512. The Peace of Utrecht, 1713.
Not long after this change a messenger was privately dispatched to Louis XIV to ask if he wished for peace. "It was," says the French minister, "like asking a dying man whether he would wish to be cured."[3] Later, terms were secretly agreed upon between the Tories (S479) and the French, and in 1713, in the quaint Dutch city of Utrecht, the allies, together with France and Spain, signed the treaty bearing that name.
[2] Morris's "The Age of Anne."
By it Louis XIV bound himself: (1) To acknowledge the right of England to limit the succession to the crown to Protestant sovereigns (S497). (2) To compel Prince James Edward, the so-called "Pretender" (SS490, 491) to quit France. (3) To renounce the union of the crowns of France and Spain; but Philip was to retain the Spanish throne (S508). (4) To cede to England all claims to Newfoundland, Acadia, or Nova Scotia, and that vast region known as the Hudson Bay Company's Possessions.
Next, Spain was to give up: (1) The Spanish Netherlands to Austria, an ally of Holland, and grant to the Dutch a line of forts to defend their frontier against France. (2) England was to have the exclusive right for thirty-three years of supplying the Spanish-American colonists with negro slaves.[1]
[1] This right (called the "Assiento," or Contract) had formerly belonged to France. By its transfer England got the privilege of furnishing 4800 "sound, merchantable negroes "annually," "two thirds to be males" between ten and forty years of age.
This trade had long been coveted by the English, and had been carried on to some extent by them ever since Sir John Hawkins entered upon it in Queen Elizabeth's reign. Sir John grew very rich through his traffic in human flesh, and he set up a coat of arms emblazoned with a slave in fetters, so that all might see how he had won wealth and distinction.
513. Union of England and Scotland, 1707.
Since the accession of James I (1603), England and Scotland had been ruled by one sovereign, but each country retained its own Parliament and its own forms of worship. In 1707 the two countries were finally united under the name of Great Britain.

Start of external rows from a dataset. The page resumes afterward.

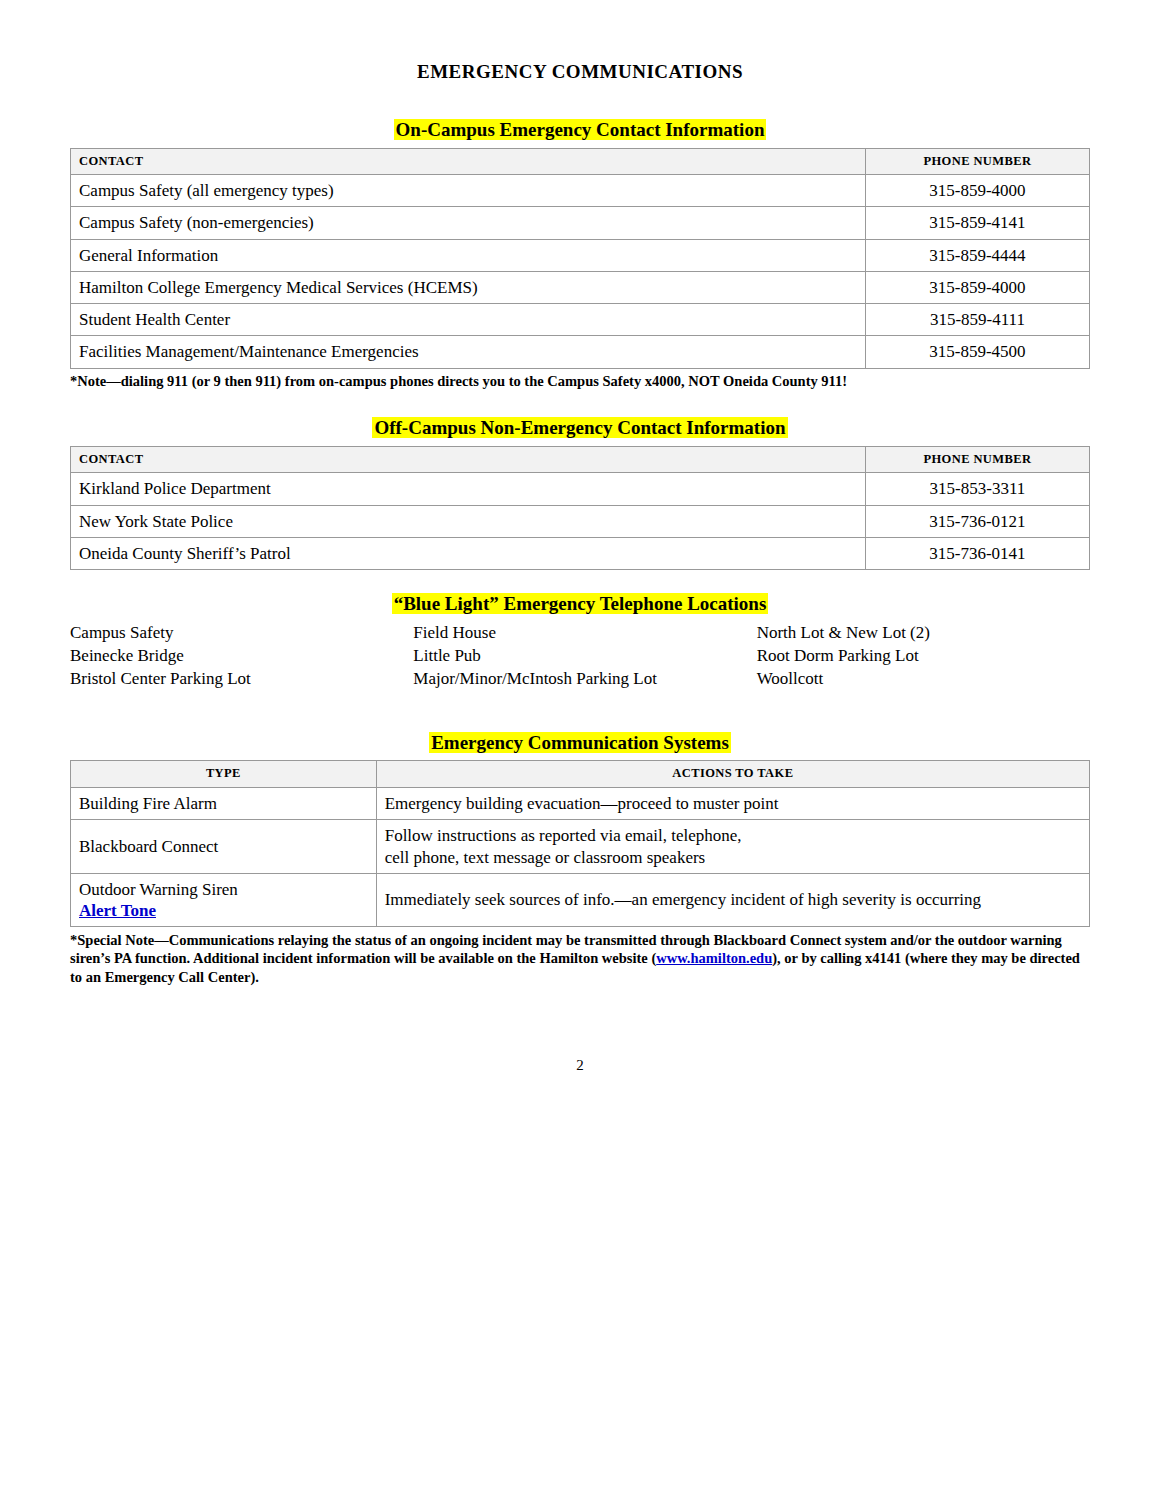EMERGENCY COMMUNICATIONS
On-Campus Emergency Contact Information
| CONTACT | PHONE NUMBER |
| --- | --- |
| Campus Safety (all emergency types) | 315-859-4000 |
| Campus Safety (non-emergencies) | 315-859-4141 |
| General Information | 315-859-4444 |
| Hamilton College Emergency Medical Services (HCEMS) | 315-859-4000 |
| Student Health Center | 315-859-4111 |
| Facilities Management/Maintenance Emergencies | 315-859-4500 |
*Note—dialing 911 (or 9 then 911) from on-campus phones directs you to the Campus Safety x4000, NOT Oneida County 911!
Off-Campus Non-Emergency Contact Information
| CONTACT | PHONE NUMBER |
| --- | --- |
| Kirkland Police Department | 315-853-3311 |
| New York State Police | 315-736-0121 |
| Oneida County Sheriff’s Patrol | 315-736-0141 |
“Blue Light” Emergency Telephone Locations
Campus Safety
Beinecke Bridge
Bristol Center Parking Lot
Field House
Little Pub
Major/Minor/McIntosh Parking Lot
North Lot & New Lot (2)
Root Dorm Parking Lot
Woollcott
Emergency Communication Systems
| TYPE | ACTIONS TO TAKE |
| --- | --- |
| Building Fire Alarm | Emergency building evacuation—proceed to muster point |
| Blackboard Connect | Follow instructions as reported via email, telephone, cell phone, text message or classroom speakers |
| Outdoor Warning Siren Alert Tone | Immediately seek sources of info.—an emergency incident of high severity is occurring |
*Special Note—Communications relaying the status of an ongoing incident may be transmitted through Blackboard Connect system and/or the outdoor warning siren’s PA function. Additional incident information will be available on the Hamilton website (www.hamilton.edu), or by calling x4141 (where they may be directed to an Emergency Call Center).
2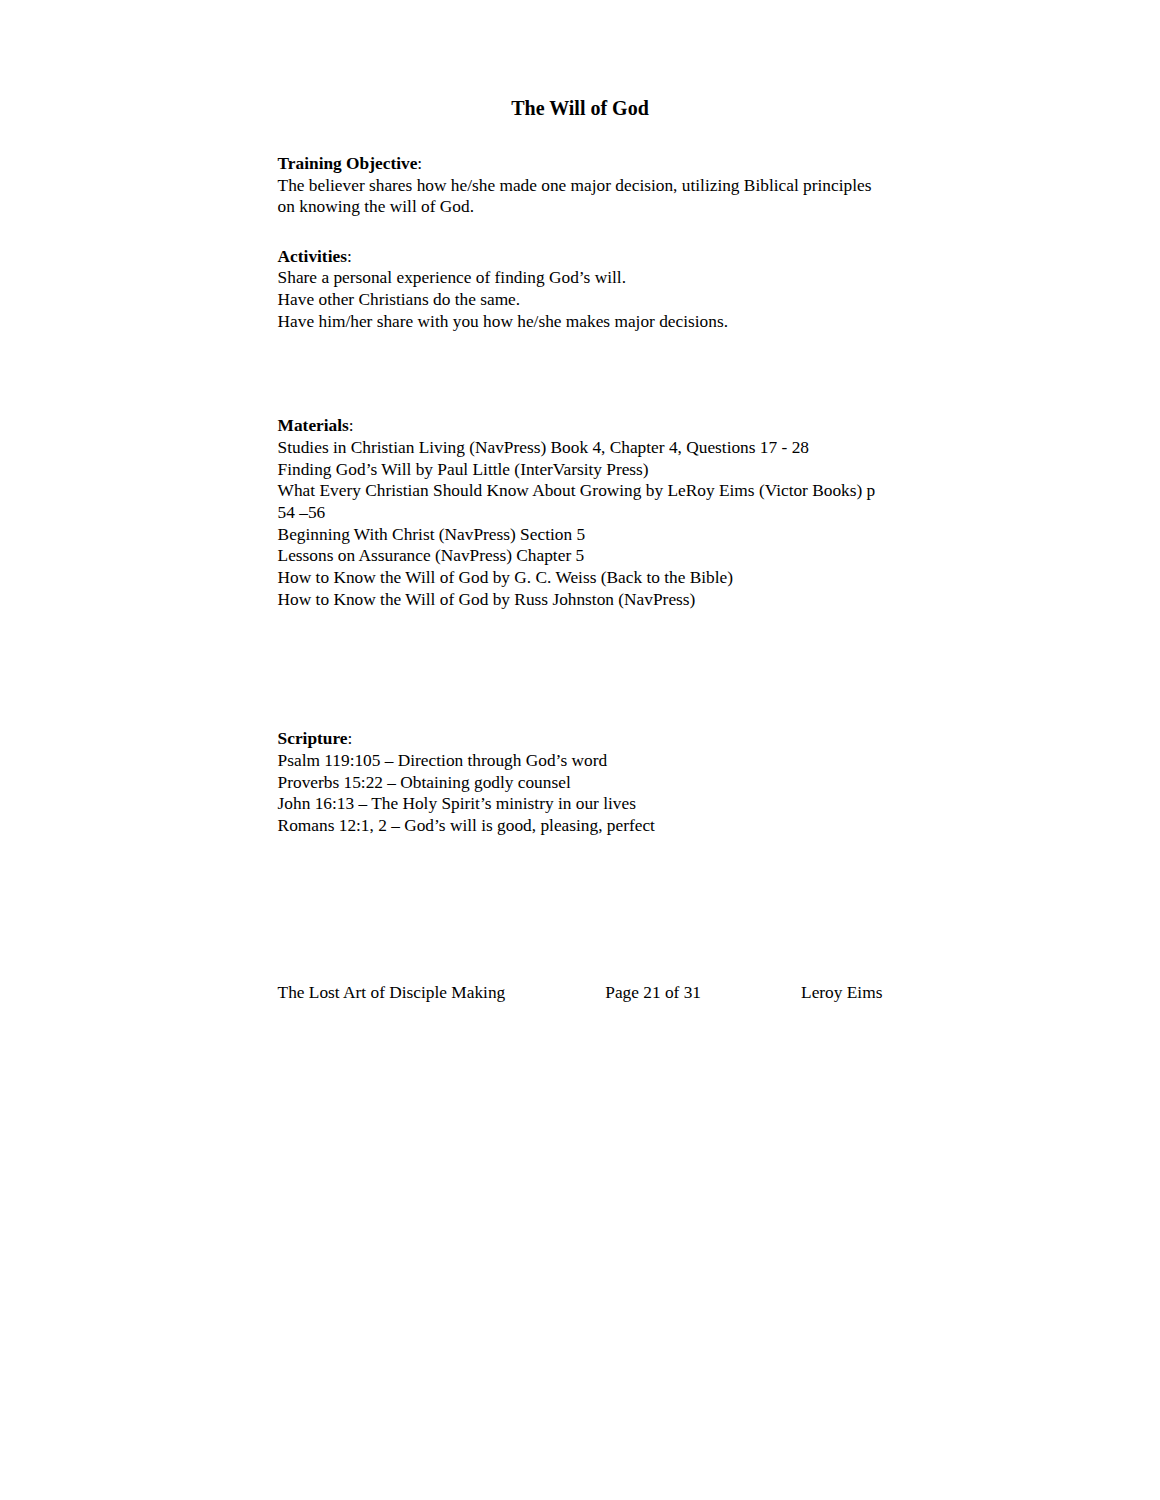The Will of God
Training Objective:
The believer shares how he/she made one major decision, utilizing Biblical principles on knowing the will of God.
Activities:
Share a personal experience of finding God’s will.
Have other Christians do the same.
Have him/her share with you how he/she makes major decisions.
Materials:
Studies in Christian Living (NavPress) Book 4, Chapter 4, Questions 17 - 28
Finding God’s Will by Paul Little (InterVarsity Press)
What Every Christian Should Know About Growing by LeRoy Eims (Victor Books) p 54 –56
Beginning With Christ (NavPress) Section 5
Lessons on Assurance (NavPress) Chapter 5
How to Know the Will of God by G. C. Weiss (Back to the Bible)
How to Know the Will of God by Russ Johnston (NavPress)
Scripture:
Psalm 119:105 – Direction through God’s word
Proverbs 15:22 – Obtaining godly counsel
John 16:13 – The Holy Spirit’s ministry in our lives
Romans 12:1, 2 – God’s will is good, pleasing, perfect
The Lost Art of Disciple Making Page 21 of 31 Leroy Eims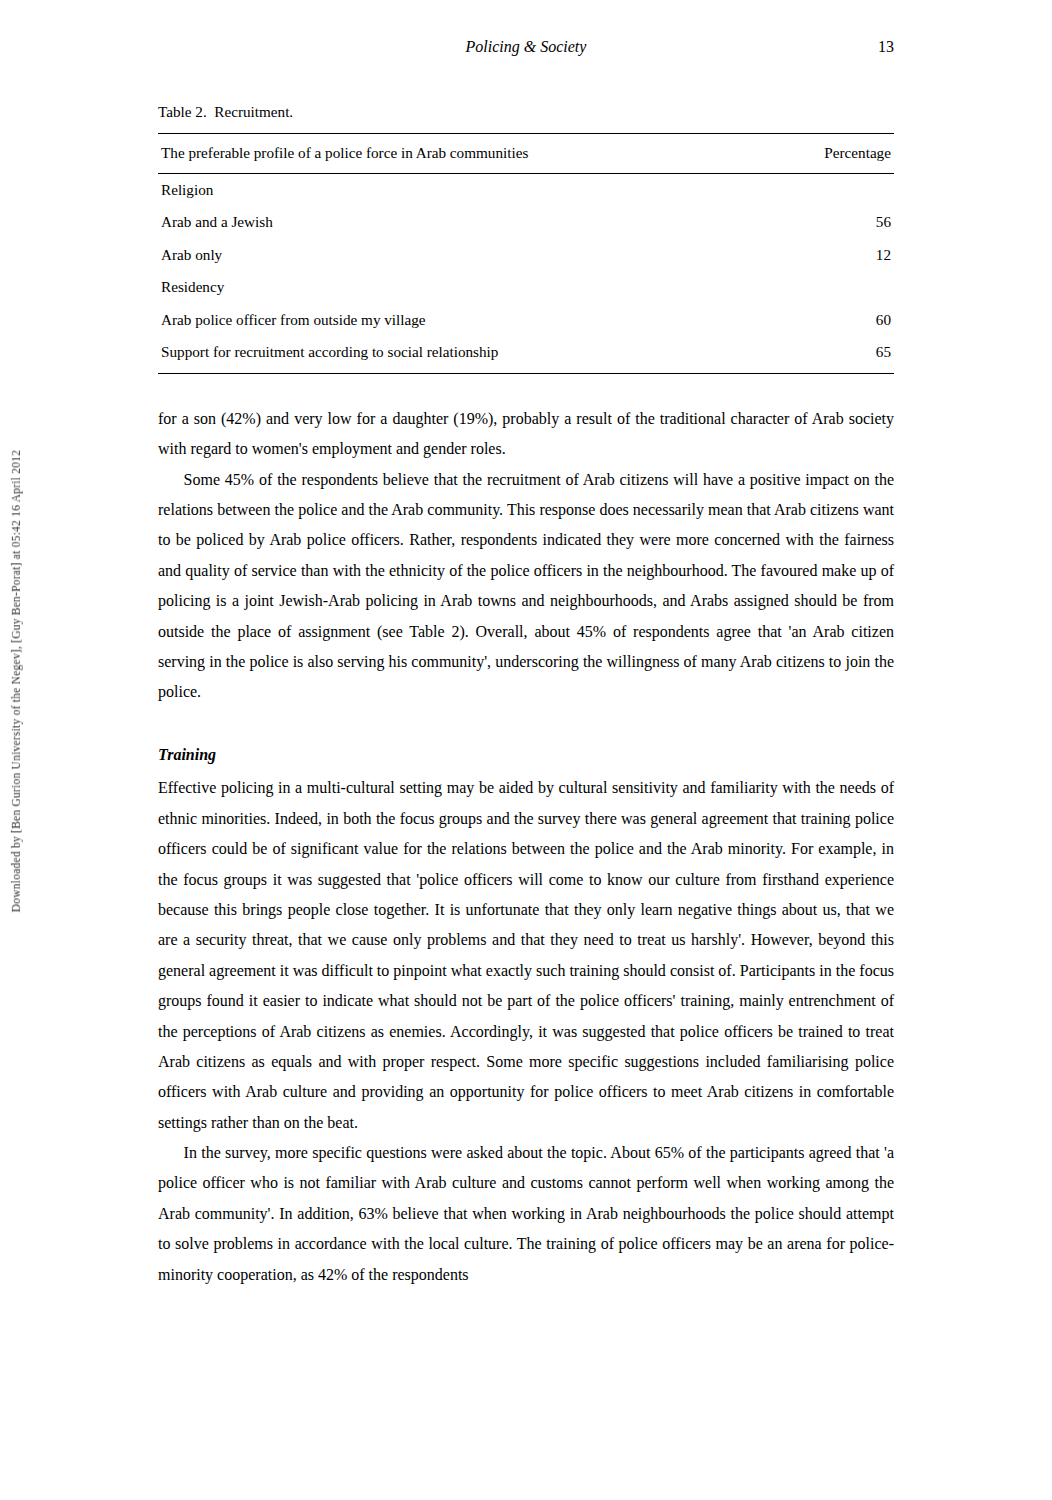Downloaded by [Ben Gurion University of the Negev], [Guy Ben-Porat] at 05:42 16 April 2012
Policing & Society 13
Table 2. Recruitment.
| The preferable profile of a police force in Arab communities | Percentage |
| --- | --- |
| Religion | |
| Arab and a Jewish | 56 |
| Arab only | 12 |
| Residency | |
| Arab police officer from outside my village | 60 |
| Support for recruitment according to social relationship | 65 |
for a son (42%) and very low for a daughter (19%), probably a result of the traditional character of Arab society with regard to women's employment and gender roles.
Some 45% of the respondents believe that the recruitment of Arab citizens will have a positive impact on the relations between the police and the Arab community. This response does necessarily mean that Arab citizens want to be policed by Arab police officers. Rather, respondents indicated they were more concerned with the fairness and quality of service than with the ethnicity of the police officers in the neighbourhood. The favoured make up of policing is a joint Jewish-Arab policing in Arab towns and neighbourhoods, and Arabs assigned should be from outside the place of assignment (see Table 2). Overall, about 45% of respondents agree that 'an Arab citizen serving in the police is also serving his community', underscoring the willingness of many Arab citizens to join the police.
Training
Effective policing in a multi-cultural setting may be aided by cultural sensitivity and familiarity with the needs of ethnic minorities. Indeed, in both the focus groups and the survey there was general agreement that training police officers could be of significant value for the relations between the police and the Arab minority. For example, in the focus groups it was suggested that 'police officers will come to know our culture from firsthand experience because this brings people close together. It is unfortunate that they only learn negative things about us, that we are a security threat, that we cause only problems and that they need to treat us harshly'. However, beyond this general agreement it was difficult to pinpoint what exactly such training should consist of. Participants in the focus groups found it easier to indicate what should not be part of the police officers' training, mainly entrenchment of the perceptions of Arab citizens as enemies. Accordingly, it was suggested that police officers be trained to treat Arab citizens as equals and with proper respect. Some more specific suggestions included familiarising police officers with Arab culture and providing an opportunity for police officers to meet Arab citizens in comfortable settings rather than on the beat.
In the survey, more specific questions were asked about the topic. About 65% of the participants agreed that 'a police officer who is not familiar with Arab culture and customs cannot perform well when working among the Arab community'. In addition, 63% believe that when working in Arab neighbourhoods the police should attempt to solve problems in accordance with the local culture. The training of police officers may be an arena for police-minority cooperation, as 42% of the respondents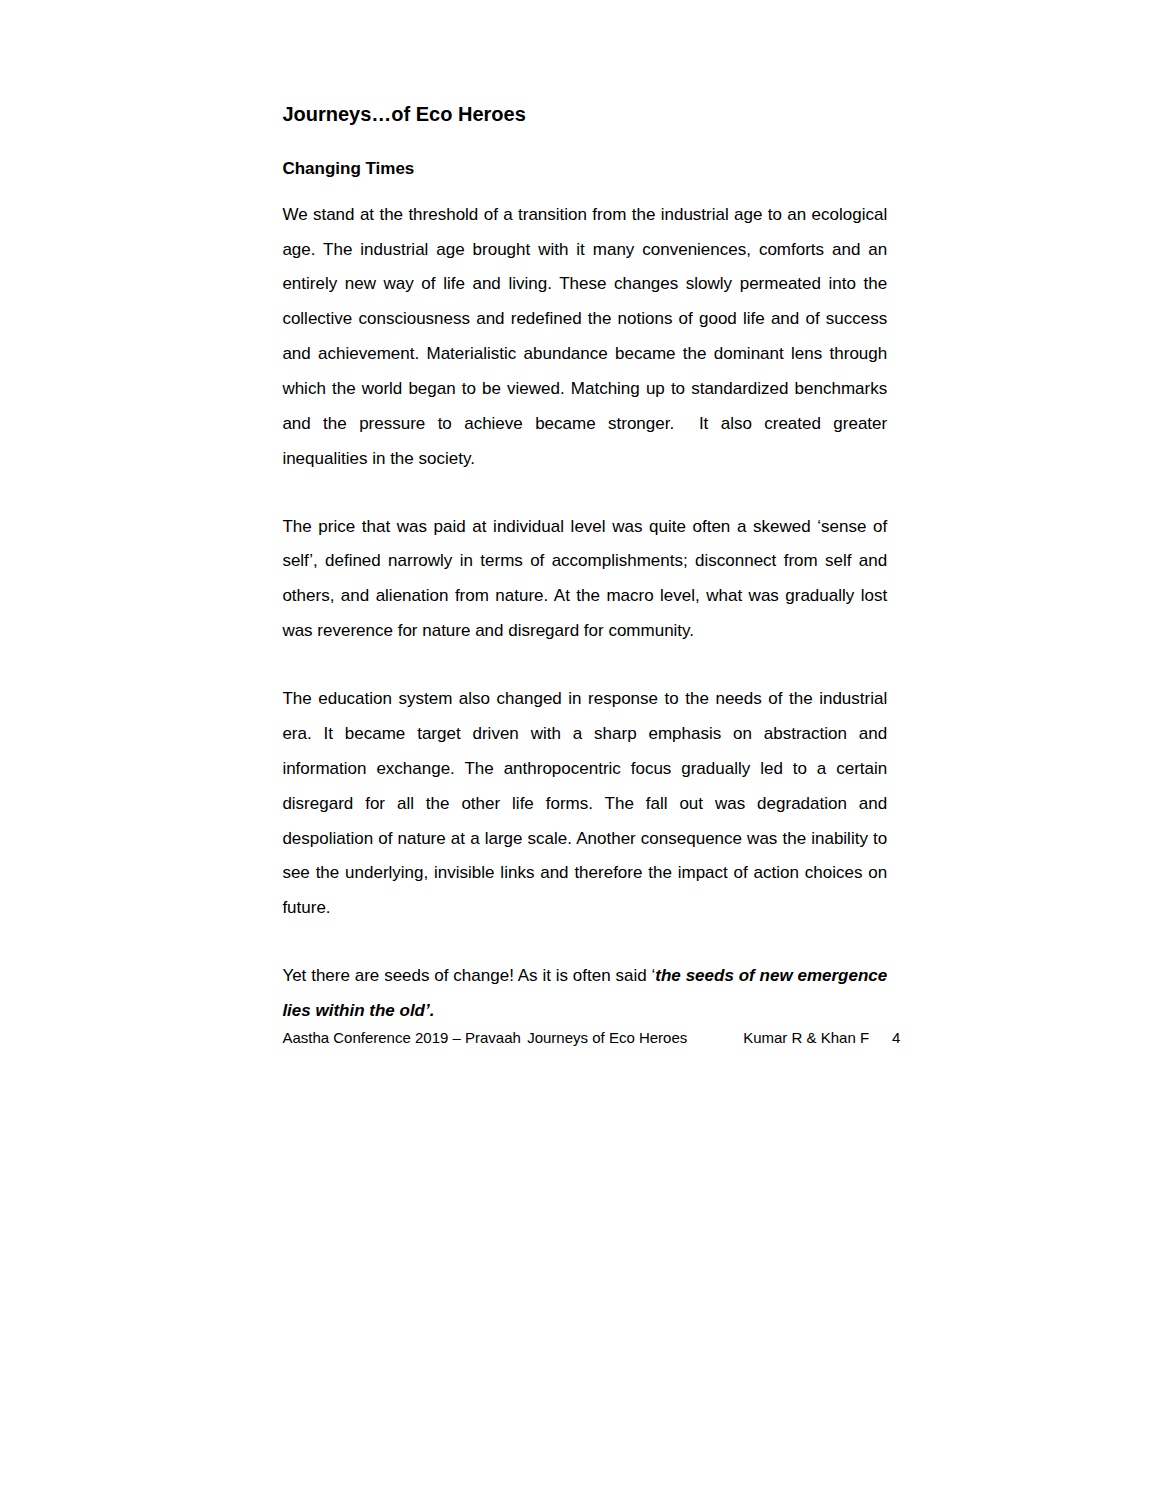Journeys…of Eco Heroes
Changing Times
We stand at the threshold of a transition from the industrial age to an ecological age. The industrial age brought with it many conveniences, comforts and an entirely new way of life and living. These changes slowly permeated into the collective consciousness and redefined the notions of good life and of success and achievement. Materialistic abundance became the dominant lens through which the world began to be viewed. Matching up to standardized benchmarks and the pressure to achieve became stronger. It also created greater inequalities in the society.
The price that was paid at individual level was quite often a skewed ‘sense of self’, defined narrowly in terms of accomplishments; disconnect from self and others, and alienation from nature. At the macro level, what was gradually lost was reverence for nature and disregard for community.
The education system also changed in response to the needs of the industrial era. It became target driven with a sharp emphasis on abstraction and information exchange. The anthropocentric focus gradually led to a certain disregard for all the other life forms. The fall out was degradation and despoliation of nature at a large scale. Another consequence was the inability to see the underlying, invisible links and therefore the impact of action choices on future.
Yet there are seeds of change! As it is often said ‘the seeds of new emergence lies within the old’.
Aastha Conference 2019 – Pravaah Journeys of Eco Heroes Kumar R & Khan F 4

The Established (Presbyterian) Church of Scotland and the Scottish laws were to be preserved. The independent Parliament of Scotland was given up, and the Scotch were henceforth represented in the English Parliament by sixteen peers chosen by members of the Scottish peerage at the summoning of every Parliament; and by forty-five (now seventy- two) members returned by Scotland to the House of Commons.